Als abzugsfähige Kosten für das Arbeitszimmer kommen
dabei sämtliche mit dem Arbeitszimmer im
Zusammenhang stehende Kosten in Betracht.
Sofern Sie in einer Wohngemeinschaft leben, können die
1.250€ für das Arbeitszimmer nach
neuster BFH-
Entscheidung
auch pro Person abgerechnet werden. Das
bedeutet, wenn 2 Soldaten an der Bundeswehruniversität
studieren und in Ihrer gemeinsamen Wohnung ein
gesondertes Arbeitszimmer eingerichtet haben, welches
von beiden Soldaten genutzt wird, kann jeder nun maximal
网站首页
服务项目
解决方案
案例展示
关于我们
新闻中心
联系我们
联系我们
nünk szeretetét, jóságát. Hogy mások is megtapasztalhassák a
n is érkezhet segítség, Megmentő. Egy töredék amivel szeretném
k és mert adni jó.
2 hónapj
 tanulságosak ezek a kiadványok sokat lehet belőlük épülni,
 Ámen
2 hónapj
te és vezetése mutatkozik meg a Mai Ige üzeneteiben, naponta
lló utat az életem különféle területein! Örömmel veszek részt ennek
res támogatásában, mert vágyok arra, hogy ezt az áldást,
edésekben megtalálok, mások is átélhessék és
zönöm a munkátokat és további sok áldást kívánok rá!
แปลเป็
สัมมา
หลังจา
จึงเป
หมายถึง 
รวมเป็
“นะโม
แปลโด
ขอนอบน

---

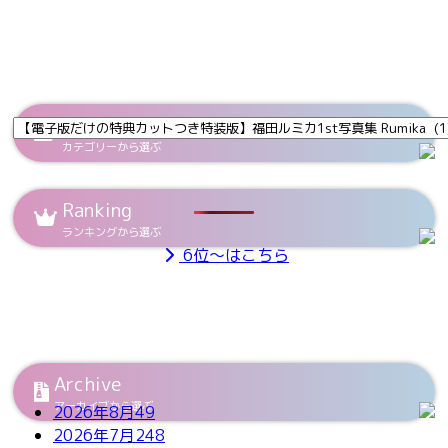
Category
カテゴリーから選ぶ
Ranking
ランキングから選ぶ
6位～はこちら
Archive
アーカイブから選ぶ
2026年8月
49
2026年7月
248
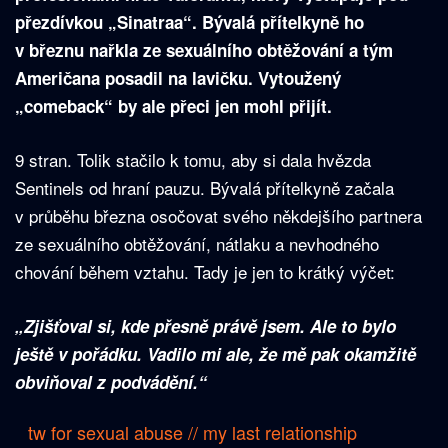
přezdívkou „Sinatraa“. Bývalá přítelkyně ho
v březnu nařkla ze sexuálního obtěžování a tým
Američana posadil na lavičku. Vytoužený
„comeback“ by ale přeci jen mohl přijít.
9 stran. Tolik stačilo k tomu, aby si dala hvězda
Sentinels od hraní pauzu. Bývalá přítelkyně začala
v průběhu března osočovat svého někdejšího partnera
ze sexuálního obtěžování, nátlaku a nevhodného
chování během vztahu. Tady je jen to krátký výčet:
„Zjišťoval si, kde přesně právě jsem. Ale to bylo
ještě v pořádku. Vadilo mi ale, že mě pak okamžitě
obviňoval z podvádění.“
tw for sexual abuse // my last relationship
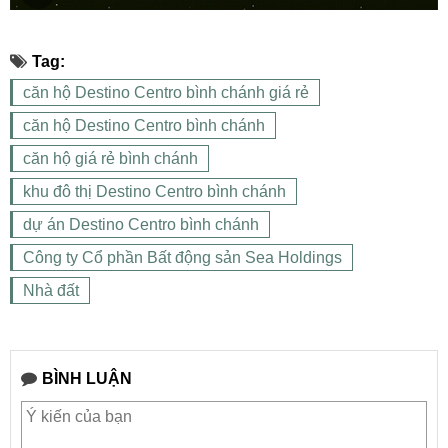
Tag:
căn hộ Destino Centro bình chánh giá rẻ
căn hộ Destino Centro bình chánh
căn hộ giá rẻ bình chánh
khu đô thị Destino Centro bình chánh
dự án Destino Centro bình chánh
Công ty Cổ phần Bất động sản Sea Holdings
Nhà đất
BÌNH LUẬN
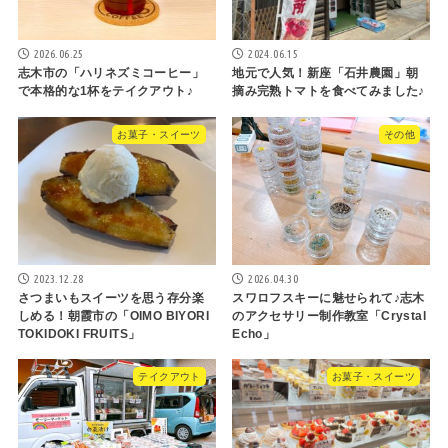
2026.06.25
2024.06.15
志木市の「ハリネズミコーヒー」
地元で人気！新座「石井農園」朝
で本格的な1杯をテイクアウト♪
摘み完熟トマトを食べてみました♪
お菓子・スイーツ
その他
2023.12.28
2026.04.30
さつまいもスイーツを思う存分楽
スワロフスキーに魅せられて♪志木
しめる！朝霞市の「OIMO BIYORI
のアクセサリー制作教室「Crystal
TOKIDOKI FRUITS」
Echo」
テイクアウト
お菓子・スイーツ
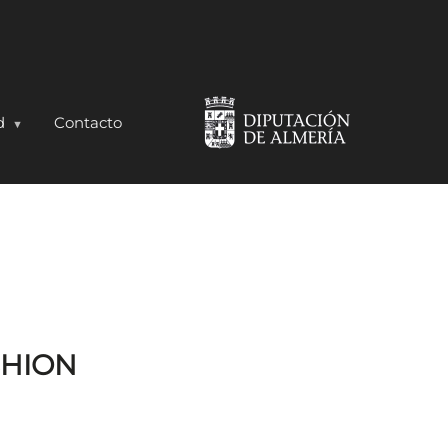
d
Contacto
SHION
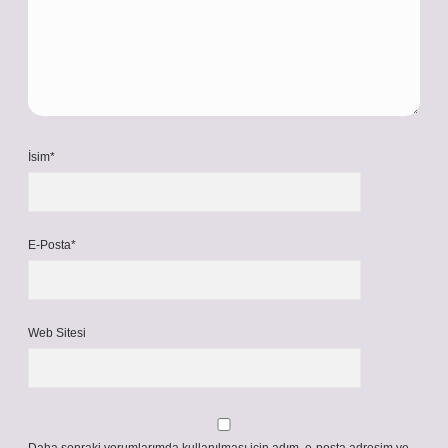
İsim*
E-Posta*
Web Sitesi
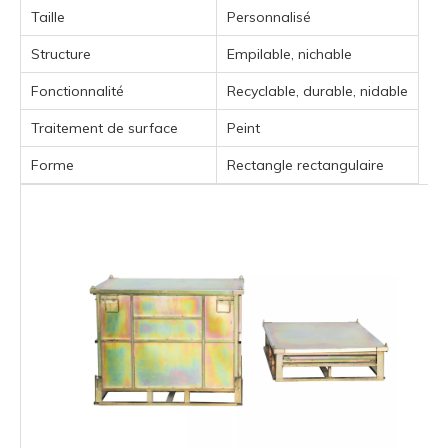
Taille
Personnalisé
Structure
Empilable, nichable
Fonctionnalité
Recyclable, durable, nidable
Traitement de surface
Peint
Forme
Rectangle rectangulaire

Exercise directions. Among the records above, locate the line containing "dự án Destino Centro bình chánh" and the line containing "Rectangle rectangulaire", then transcribe exactly the lines starting at the first and ending at the second, with no pictures.

Result of the task.
dự án Destino Centro bình chánh
Công ty Cổ phần Bất động sản Sea Holdings
Nhà đất
BÌNH LUẬN
2026.06.25
2024.06.15
志木市の「ハリネズミコーヒー」
地元で人気！新座「石井農園」朝
で本格的な1杯をテイクアウト♪
摘み完熟トマトを食べてみました♪
お菓子・スイーツ
その他
2023.12.28
2026.04.30
さつまいもスイーツを思う存分楽
スワロフスキーに魅せられて♪志木
しめる！朝霞市の「OIMO BIYORI
のアクセサリー制作教室「Crystal
TOKIDOKI FRUITS」
Echo」
テイクアウト
お菓子・スイーツ
d
Contacto
SHION
İsim*
E-Posta*
Web Sitesi
Taille
Personnalisé
Structure
Empilable, nichable
Fonctionnalité
Recyclable, durable, nidable
Traitement de surface
Peint
Forme
Rectangle rectangulaire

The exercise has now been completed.